If you're considering buying a home, you're probably already worried about potential problems you might face. You've probably been inundated with friends and well-wishers and people who think they know what they're talking about telling you "what to watch out for." In all the confusion, you may become frightened.
Do not be: while there's no way to be prepared for every contingency when buying a home, outlined below are very clear traps to avoid. Steer clear of these problems, and you will probably do fine.

First, you, yourself, should choose the home inspector for the property you're buying. Don't trust your real estate agent to choose a professional home inspector for you. Think about it: it's in the real estate's agent's best interest to sell you the house. Maybe the professional he or she is recommending to you is a skilled and honest home inspector--or maybe that "professional" and the real estate agent have a tacit understanding. Maybe they're just working together to make sure that you buy that house, no matter what's wrong with it.

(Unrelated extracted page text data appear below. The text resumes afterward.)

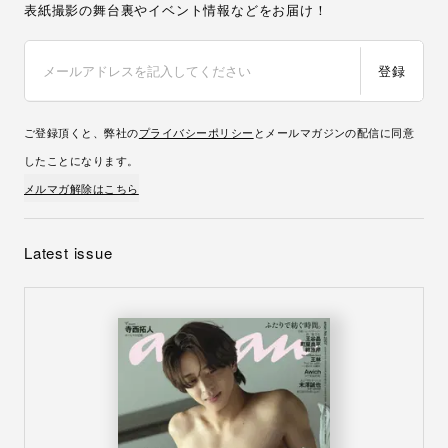
表紙撮影の舞台裏やイベント情報などをお届け！
登録
ご登録頂くと、弊社の
プライバシーポリシー
とメールマガジンの配信に同意
したことになります。
メルマガ解除はこちら
Latest issue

The best thing is to ask people who have actually recently bought a home for their recommendations. Interview more than one potential home inspector. Make sure the inspector belongs to the American Society of Home Inspectors, which actually has standards for its members (not many states actually have regulations about home inspection professionals). Also make sure the inspector has a license and insurance, and accompany them when they go to do their report on the home you're thinking about buying.

Also, be careful about taking your real estate agent's or your bank's advice about what you can and can't afford. They are going to pressure you to take out high-cost mortgages and loans. Maybe you will be able to "afford" paying them off--at the cost of accumulating enormous amounts of debt, or taking money from your retirement funds, or not being able to go on that Scuba vacation you've been dreaming about and saving for. You have to decide what you can and can't afford, and not someone who wants your money.

Another thing to watch out for is the adjustable-rate mortgages and interest-only mortgages that some lenders will want you to buy (on the basis that they may have lower payments). These can sometimes be a good idea, but remember: you don't know what the interest rate is going to be in the future. If you get an adjustable-rate mortgage now and the interest rate goes up, you'll not be saving any money at all.

Here's yet another potential problem: if buying a house is putting you under additional financial strain, it may be tempting to open a new credit account, or close an existing credit account. This is unwise, because, surprisingly enough, both of these actions can hurt your credit rating. Lenders use your credit rating to determine what kind of mortgages and interest rates they are willing to give you.

Something as simple as applying for a new credit card can adversely affect your credit score, which may prevent you from qualifying for the loan you want. Naturally, you may not be thinking about this as you apply for the credit card--but you will once you find out that your lender doesn't want to give you that advantageous mortgage anymore.